Gioco d’azzardo e il boom degli over 65. L’indagine di Auser, Gruppo Abele e Libera
I numeri parlano chiaro. Nel 2012 sono stati spesi per il gioco d’azzardo oltre 88 miliardi di euro. Ma per avere un’idea del “boom” del fenomeno in questi ultimi anni, va presa come riferimento la spesa del 2002: 14,3 miliardi. In 10 anni si è sestuplicata. Dal 1999 a oggi si sono moltiplicate le possibilità di gioco: è possibile giocare tutti i giorni, a qualsiasi ora e in tutte le modalità, anche da casa. Se fino al 2003 la liberalizzazione del gioco d’azzardo pubblico puntava a “fare cassa” a beneficio del bilancio dello Stato, da allora in poi, si è invece deciso di incrementare l’intera economia del mercato del gioco, dando luogo ad una vera e propria industria: 5 mila aziende, 120 mila addetti, mobilitando il 4% del PIL nazionale.
Dai bookmakers delle scommesse, alle ditte che producono e gestiscono le apparecchiature tecnologiche (si pensi alle slot-machines), alle piattaforme per il gioco on line, alle sale da gioco spuntate come funghi nelle nostre città: è così che l’Italia ha raggiunto il primo posto in Europa e il terzo al mondo tra le nazioni che giocano di più d’azzardo. Non senza conseguenze sociali.
La platea dei giocatori, che si è allargata a dismisura, non ha più niente a che fare con habitué dei casinò, con chi passa le nottate ai tavoli da poker o scommette alle corse ippiche. Sono in crescita coloro che diventano dipendenti da slot machines, Vlt, lotterie e scommesse di ogni tipo. Spendono nell’azzardo più di quanto guadagnano, vendono i propri beni, fanno debiti, ricorrono all’usura, mettendo a repentaglio la sicurezza economica dell’intera famiglia. Il periodo di crisi economica, paradossalmente, non invita alle spese oculate. Si tenta il colpo di fortuna, per risollevarsi, o nella speranza-illusione di potersi concedere, magicamente, un’altra vita.

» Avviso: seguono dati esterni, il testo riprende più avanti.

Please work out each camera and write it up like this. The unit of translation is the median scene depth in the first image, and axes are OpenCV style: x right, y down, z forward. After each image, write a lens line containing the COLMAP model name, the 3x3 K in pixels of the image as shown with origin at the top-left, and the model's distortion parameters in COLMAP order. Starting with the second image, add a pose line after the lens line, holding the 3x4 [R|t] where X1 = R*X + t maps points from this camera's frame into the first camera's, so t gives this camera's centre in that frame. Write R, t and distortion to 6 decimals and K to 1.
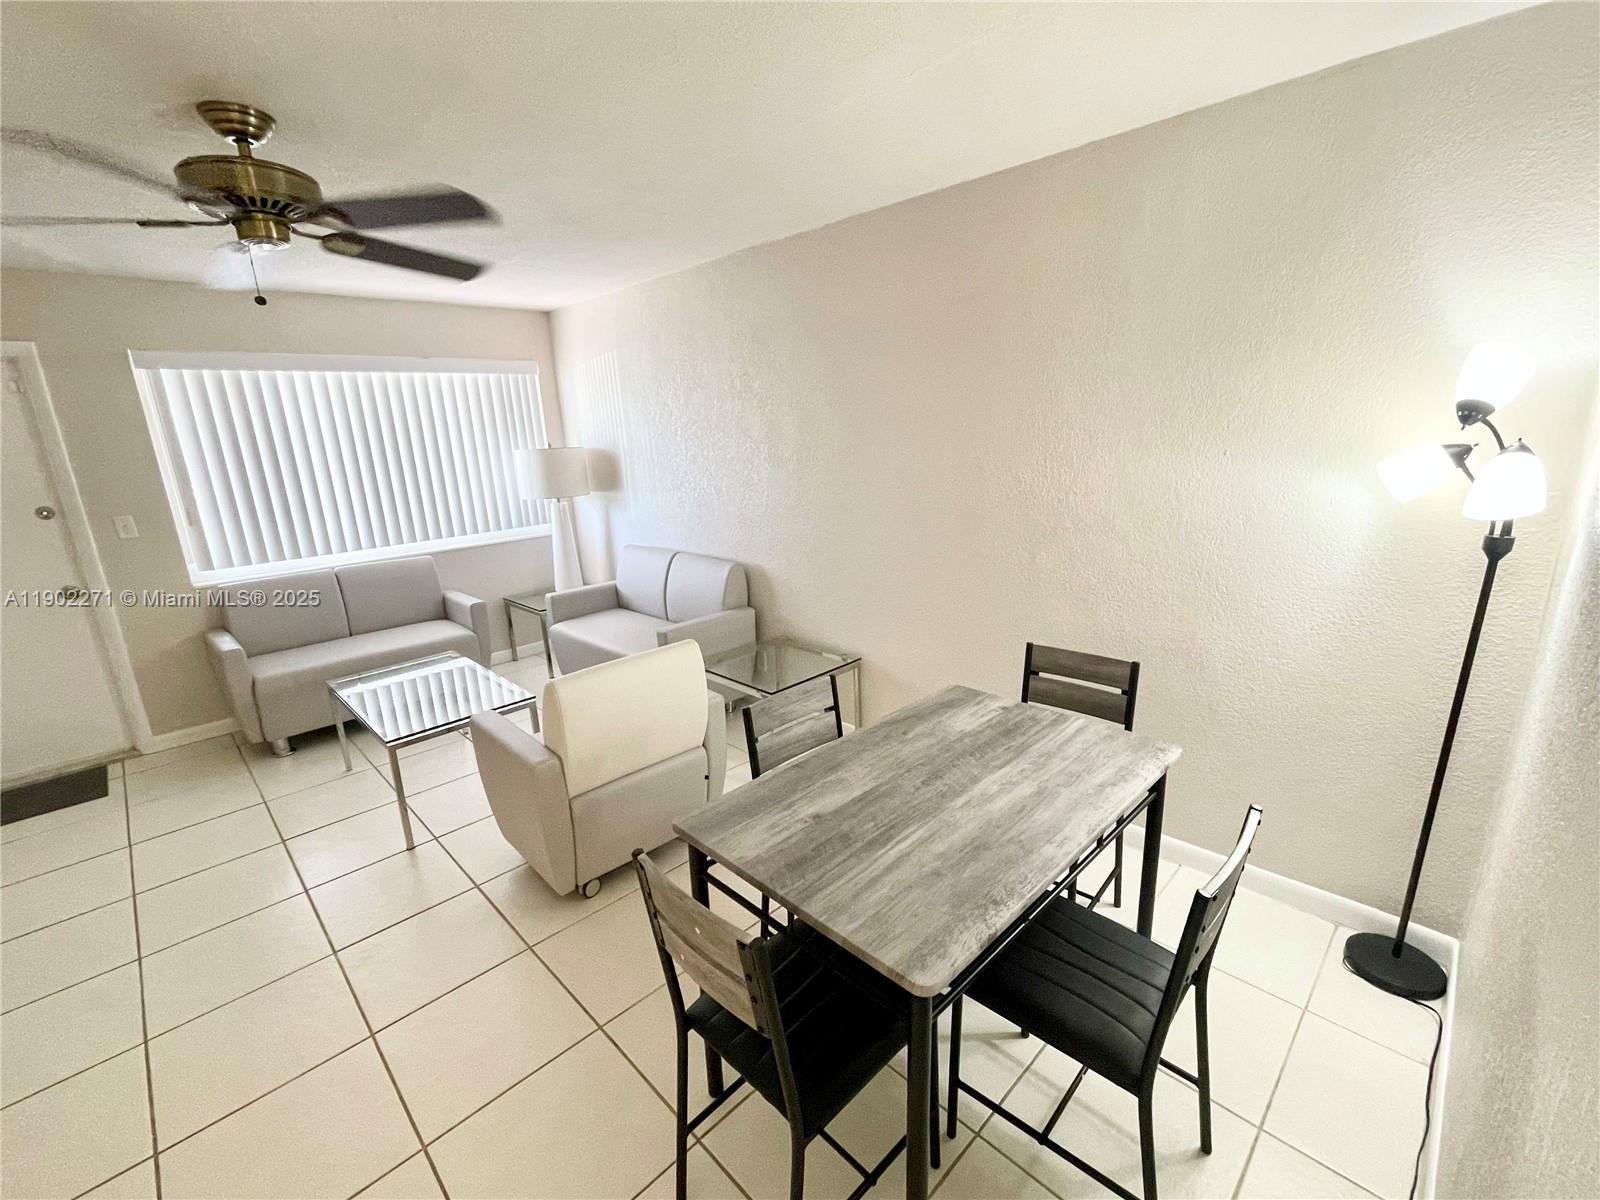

Gli anziani e i pensionati, come tutti, giocano per vincere, ma rischiano d’azzardo anche per altri motivi: passare il tempo, incontrare altre persone. Quanto spendono mensilmente nel gioco? Quale consapevolezza hanno sviluppato rispetto ai rischi?
Auser e Gruppo Abele, insieme a Libera, hanno condotto una ricerca su un campione di circa 1000 anziani in 15 regioni. Un approfondimento che fa riflettere sulla vulnerabilità della popolazione over 65 e sui possibili fattori di protezione e prevenzione. Dai numeri, emerge che il 70% del campione ha giocato almeno una volta nell’anno precedente l’indagine.
Dunque, pur assumendo per il loro valore relativo i dati della ricerca condotta con Auser, rimane indubbio l’innalzamento della stima percentuale del gioco d’azzardo a elevata problematicità rispetto alla platea dell’insieme dei giocatori. Tutti gli studi epidemiologici e le rilevazioni di settore (a dire il vero soprattutto in Italia carenti e un po’ datati, perché nella stragrande maggioranza precedono il “boom” della smoderata diffusone del fenomeno) considerano un rischio di dipendenza patologica tra l’1% e il 3% del totale dei giocatori. Dall’indagine, il numero dei giocatori over 65 a elevata problematicità raggiunge circa l’8%.
Sommando i giocatori di “media problematicità” si arriva al 16,4%. A questa percentuale, va ancora aggiunto il 14,4% della fascia borderline. Pur prendendo il dato con le “pinze” della prudenza, resta chiaro il suo valore indiziario: più si offre gioco, più si gioca. Più sono i giocatori, più alto il numero di persone potenzialmente a rischio di diventare giocatori problematici.